The inspiration for today’s post comes from my blogging friend Mio who runs Mentally Ill in America, a space where he shares his lived experiences in a clear and present way that I love. I enjoyed one of his latest posts, “Why I Keep Getting Back in the Ring,” which was about what makes you get back in the ‘ring’ of living with mental illness (I hope I got that right, Mio!). I left a comment saying that one of the things that gets me out of the ring is that there’s a possibility of happiness and joy every morning, and it’s one of my main motivations every day. After further reflection, I’d like to expand a little more on the important role that joy plays in my life – even though I rarely experience it.
An early challenge in my mental health journey was managing my expectations on what it meant to be happy. I wasn’t sure what it meant to be happy, and the logistics to being happy seemed exhausting to me. Was I supposed to feel warm all the time? Should I be smiling more? Should I look more happy in public, and then feel different when I’m alone? It felt strange asking people how to be happy, but I was truly curious. I read books about self-love and training yourself into happiness, I tried gratitude journals, but nothing ever stuck.
After years of living with anxiety and depression, I’ve developed a much better (and far healthier) set of goals when it comes to finding joy and happiness in my daily life. It took time, but I changed my expectations about what happiness means to me.
I didn’t lower my expectations; instead, I realized that those expectations had always been unrealistic. They were unrealistic for anyone to be honest, but more importantly they were unrealistic for me. I don’t have the temperament, personality or energy to be happy-go-lucky all the time, so why would I have expected that from myself? I needed to shift my goals, which is exactly what I did.
Instead of looking for happiness or trying to capture joy, I tried to be as healthy as I possibly could be – mentally, physically, spiritually, emotionally, etc. I prioritized my healthiness over my happiness, and the goal was to get through the day in as healthy of a way as possible. There were many times I failed (and I’m sure there will be more), but it led to having good moments every so often. Moments where I smiled, moments where I laughed, moments where I found joy. They didn’t stay, but they’ve sustained me. They’ve reminded me that life can be good, pleasant and kind every so often.
Getting out of bed in the morning is one of the biggest challenges for folks living with mental health disorders.

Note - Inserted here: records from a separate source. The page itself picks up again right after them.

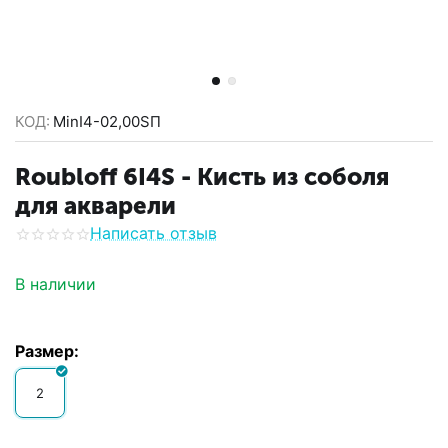
КОД:
MinI4-02,00SП
Roubloff 6I4S - Кисть из соболя
для акварели
Написать отзыв
В наличии
Размер:
2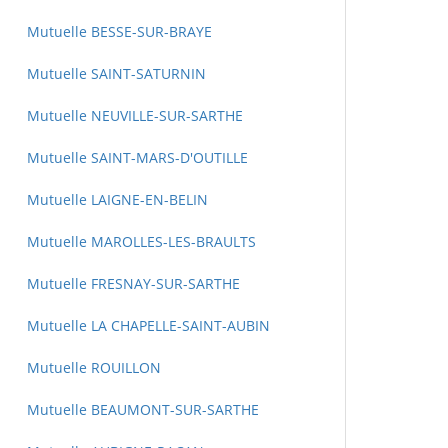
Mutuelle BESSE-SUR-BRAYE
Mutuelle SAINT-SATURNIN
Mutuelle NEUVILLE-SUR-SARTHE
Mutuelle SAINT-MARS-D'OUTILLE
Mutuelle LAIGNE-EN-BELIN
Mutuelle MAROLLES-LES-BRAULTS
Mutuelle FRESNAY-SUR-SARTHE
Mutuelle LA CHAPELLE-SAINT-AUBIN
Mutuelle ROUILLON
Mutuelle BEAUMONT-SUR-SARTHE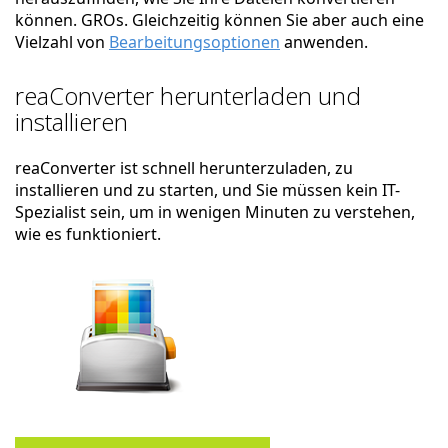
können. GROs. Gleichzeitig können Sie aber auch eine
Vielzahl von
Bearbeitungsoptionen
anwenden.
reaConverter herunterladen und
installieren
reaConverter ist schnell herunterzuladen, zu
installieren und zu starten, und Sie müssen kein IT-
Spezialist sein, um in wenigen Minuten zu verstehen,
wie es funktioniert.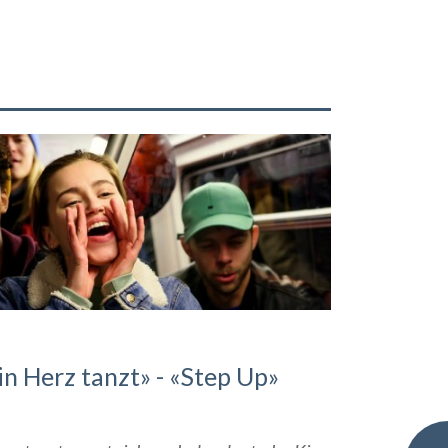
in Herz tanzt» - «Step Up»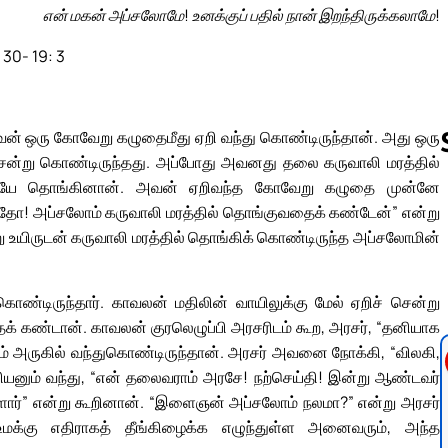
என் மகன் அப்சலோமே! உனக்குப் பதில் நான் இறந்திருக்கலாமே!
 30- 19: 3
ன் ஒரு கோவேறு கழுதைமீது ஏறி வந்து கொண்டிருந்தான். அது ஒரு
 சென்று கொண்டிருந்தது. அப்போது அவனது தலை கருவாலி மரத்தில்
டையே தொங்கினான். அவன் ஏறிவந்த கோவேறு கழுதை முன்னே
“இதோ! அப்சலோம் கருவாலி மரத்தில் தொங்குவதைக் கண்டேன்” என்று
Follow us 
று உயிருடன் கருவாலி மரத்தில் தொங்கிக் கொண்டிருந்த அப்சலோமின்
ொண்டிருந்தார். காவலன் மதிலின் வாயிலுக்கு மேல் ஏறிச் சென்று
க் கண்டான். காவலன் குரலெழுப்பி அரசரிடம் கூற, அரசர், “தனியாக
ும் அருகில் வந்துகொண்டிருந்தான். அரசர் அவனை நோக்கி, “விலகி,
சியனும் வந்து, “என் தலைவராம் அரசே! நற்செய்தி! இன்று ஆண்டவர்
ள்ளார்” என்று கூறினான். “இளைஞன் அப்சலோம் நலமா?” என்று அரசர்
மக்கு எதிராகத் தீங்கிழைக்க எழுந்துள்ள அனைவரும், அந்த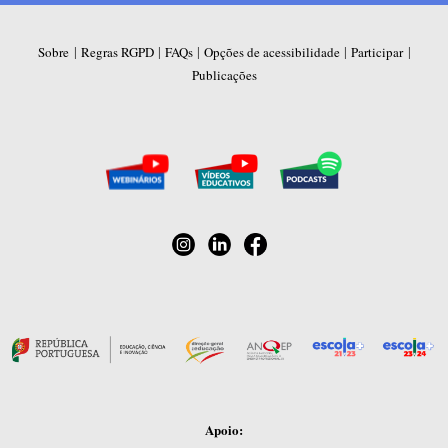
|
|
|
|
|
Sobre
Regras RGPD
FAQs
Opções de acessibilidade
Participar
Publicações
Apoio: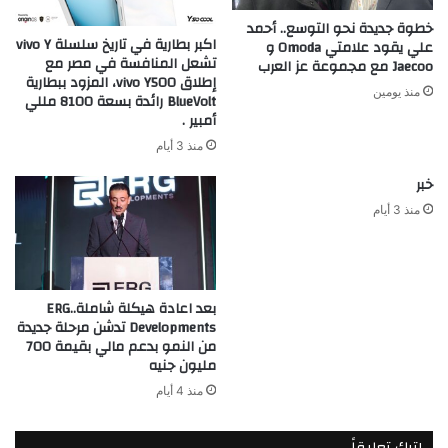
خطوة جديدة نحو التوسع.. أحمد
اكبر بطارية في تاريخ سلسلة vivo Y
علي يقود علامتي Omoda و
تشعل المنافسة في مصر مع
Jaecoo مع مجموعة عز العرب
إطلاق vivo Y500، المزود ببطارية
منذ يومين
BlueVolt رائدة بسعة 8100 مللي
أمبير .
منذ 3 أيام
خبر
منذ 3 أيام
بعد اعادة هيكلة شاملة..ERG
Developments تدشن مرحلة جديدة
من النمو بدعم مالي بقيمة 700
مليون جنيه
منذ 4 أيام
اترك تعليقاً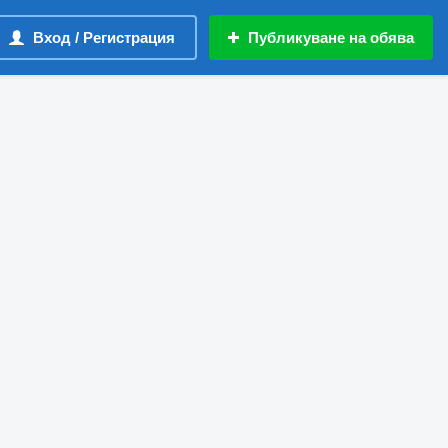
Вход / Регистрация
Публикуване на обява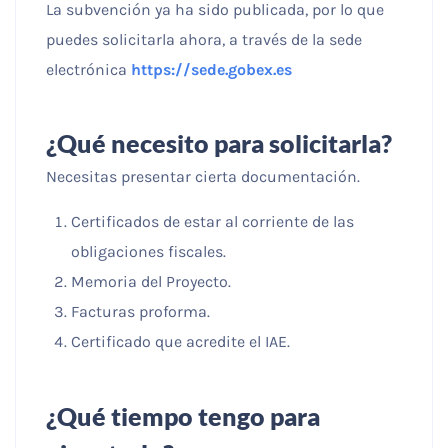
La subvención ya ha sido publicada, por lo que
puedes solicitarla ahora, a través de la sede
electrónica
https://sede.gobex.es
¿Qué necesito para solicitarla?
Necesitas presentar cierta documentación.
Certificados de estar al corriente de las
obligaciones fiscales.
Memoria del Proyecto.
Facturas proforma.
Certificado que acredite el IAE.
¿Qué tiempo tengo para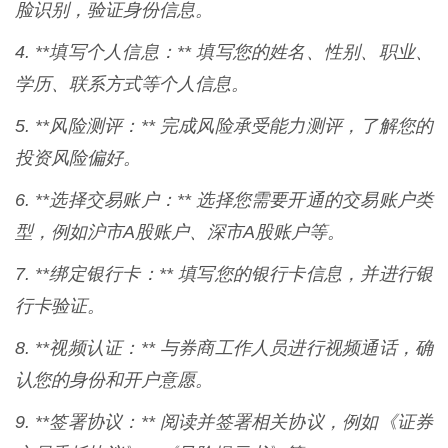
脸识别，验证身份信息。
4. **填写个人信息：** 填写您的姓名、性别、职业、
学历、联系方式等个人信息。
5. **风险测评：** 完成风险承受能力测评，了解您的
投资风险偏好。
6. **选择交易账户：** 选择您需要开通的交易账户类
型，例如沪市A股账户、深市A股账户等。
7. **绑定银行卡：** 填写您的银行卡信息，并进行银
行卡验证。
8. **视频认证：** 与券商工作人员进行视频通话，确
认您的身份和开户意愿。
9. **签署协议：** 阅读并签署相关协议，例如《证券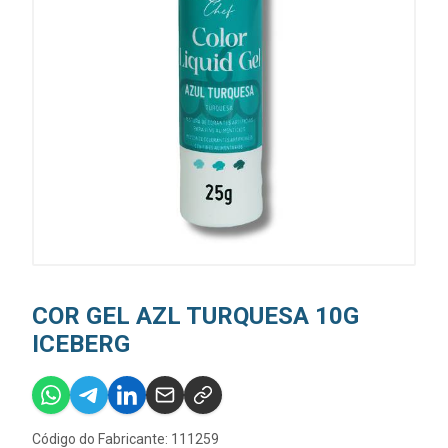
COR GEL AZL TURQUESA 10G
ICEBERG
Código do Fabricante: 111259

You have to overcome your brain telling you that you’re worthless – that getting out of bed is pointless because the world doesn’t need you. But that tiny sliver of hope that the day might bring a moment of joy is why I fight to get out of bed every day. Those moments can energize you, they can sustain you. They can remind you that for a moment, you’re human. And they can keep us going as we continue along in our mental health journeys.